Harriet considered plantations hell on earth yet wasn’t sure God had elected her to put them to the torch. Hadn’t she dreamed of it, though? Razing those scenes of despair even if they were the only shelter some people had ever known, where their children had been born and parents were buried? Harriet’s own mother still wept for her old cabin whenever the unfamiliar weighed too heavily. Mama hadn’t a good word for New York peaches or Canadian winters. She sometimes acted as if gaining her freedom had cost her a leg.
“Them cabins are all some folk got,” she said.
Montgomery shrugged. “I’d think they wouldn’t mind starting over somewhere else.” He pitched the matchstick at a trash barrel a few feet away. “But we can spare the negro quarters, if you think best. The barns and mills are the structures with real value. But mind you, this isn’t some friendly boxing match, Moses. We’re fighting this to the death. And we need to do it differently if we’re going to win. Right now, we’re going nowhere.”
Harriet’s hands curled tight. Montgomery was the man they needed.
A grandfather clock stolen from an elegant foyer somewhere struck the hour in the bustling office. She counted the chimes. Four o’clock. Perhaps she could catch the last packet. Let Montgomery approach Hunter first. Prepare the general for what she had to say.
“I best head to the dock, if you’ll excuse me, colonel,” Harriet said. She stood. “Knowing bout them torpedoes changes things, don’t it?”

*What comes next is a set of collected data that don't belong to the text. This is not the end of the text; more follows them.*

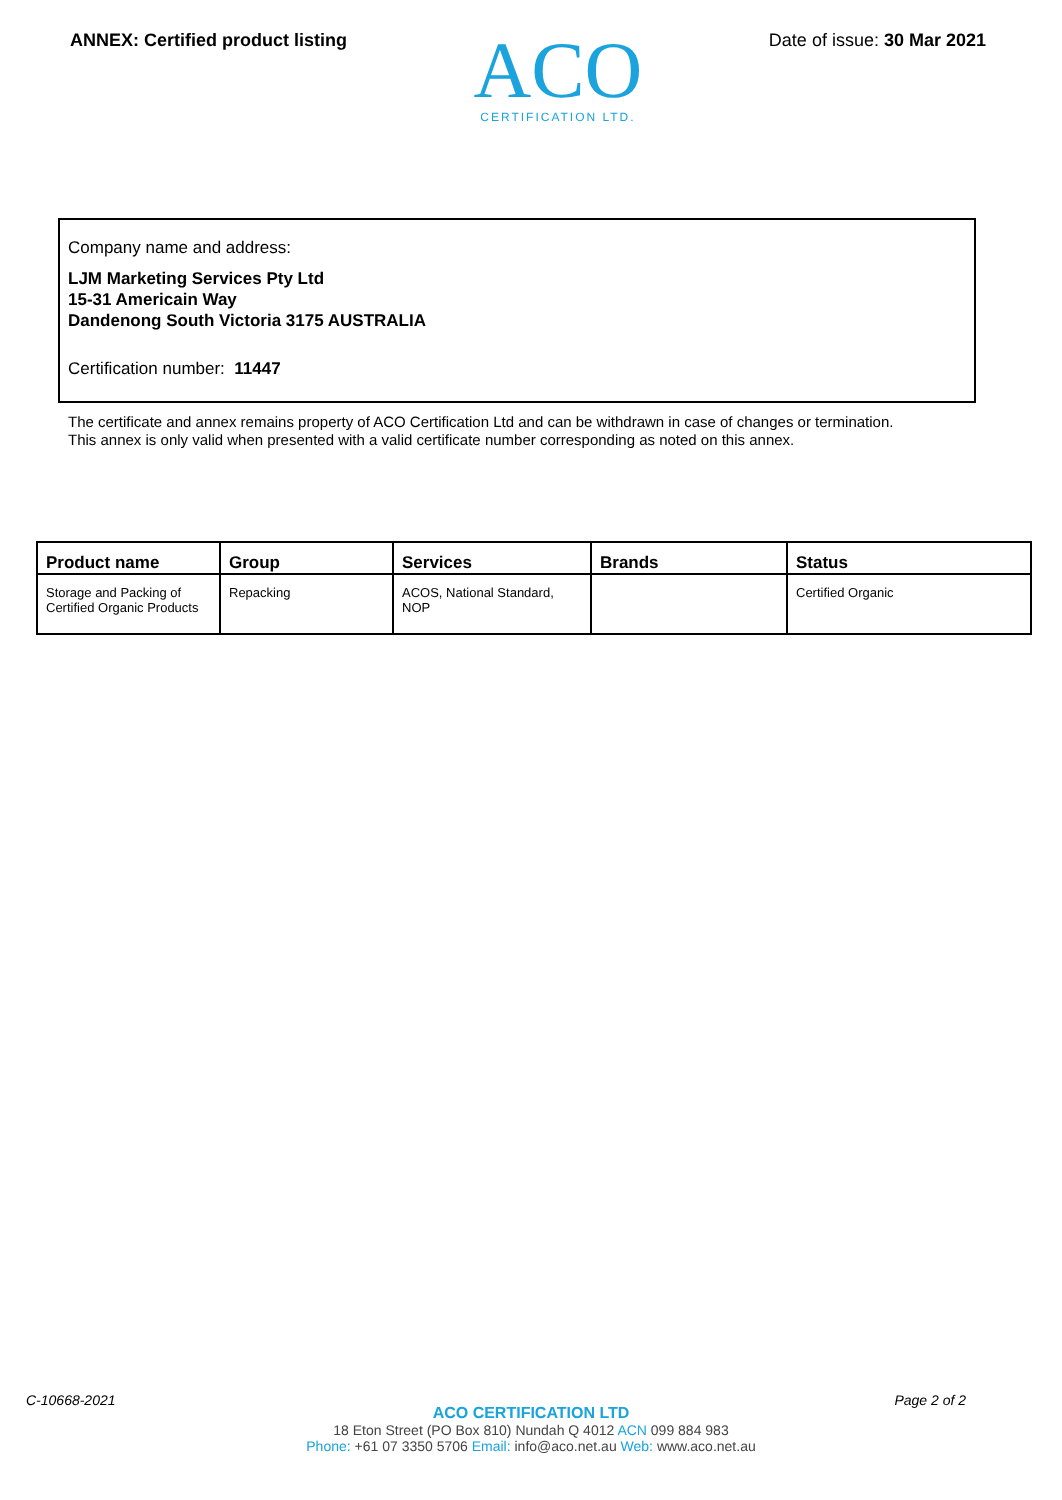ANNEX: Certified product listing
ACO
CERTIFICATION LTD.
Date of issue: 30 Mar 2021
Company name and address:
LJM Marketing Services Pty Ltd
15-31 Americain Way
Dandenong South Victoria 3175 AUSTRALIA
Certification number: 11447
The certificate and annex remains property of ACO Certification Ltd and can be withdrawn in case of changes or termination.
This annex is only valid when presented with a valid certificate number corresponding as noted on this annex.
| Product name | Group | Services | Brands | Status |
| --- | --- | --- | --- | --- |
| Storage and Packing of Certified Organic Products | Repacking | ACOS, National Standard, NOP | | Certified Organic |
C-10668-2021 Page 2 of 2
ACO CERTIFICATION LTD
18 Eton Street (PO Box 810) Nundah Q 4012 ACN 099 884 983
Phone: +61 07 3350 5706 Email: info@aco.net.au Web: www.aco.net.au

“It does,” he said. “I expect Hunter’s going to give us a different answer.” Montgomery’s fingers lightly tapped the desk, as if he itched to pull out the map again. “Sure you can’t remember where they are?”
Harriet shook her head.
“Well, bring that chart tomorrow.”
“Yes, sir. Thank you, sir,” she said.
Harriet wended her way to the door, hardly seeing the desks and chairs, grazing objects she passed with the tips of her long fingers like a blind woman.
The raid roared up in her imagination. She saw South Carolina’s richest plantations burst into flame, crackling and smoking. Thousands of women, children, and men flocked to Jordan’s shore. The ranks of the colored infantry swelled. Shots resounded across America like the one that the ladies in Concord described with such shining eyes.Thomas Wentworth Higginson would be alarmed at Montgomery’s destructive intentions, she knew. He’d object that colored troops would be called barbaric. Harriet doubted that the Kansas Jayhawker would show Thomas his locofocos ahead of time.
Her own evasions might have even graver consequences, Harriet realized. Colonel Montgomery plotted against property. If she proceeded with her plan, not knowing the precise location of the fifth torpedo—or if there were others—she might doom the first colored regiments of the United States. The Combahee would suck them into its depths. The Lord might forgive her come Judgment Day, but no one else would.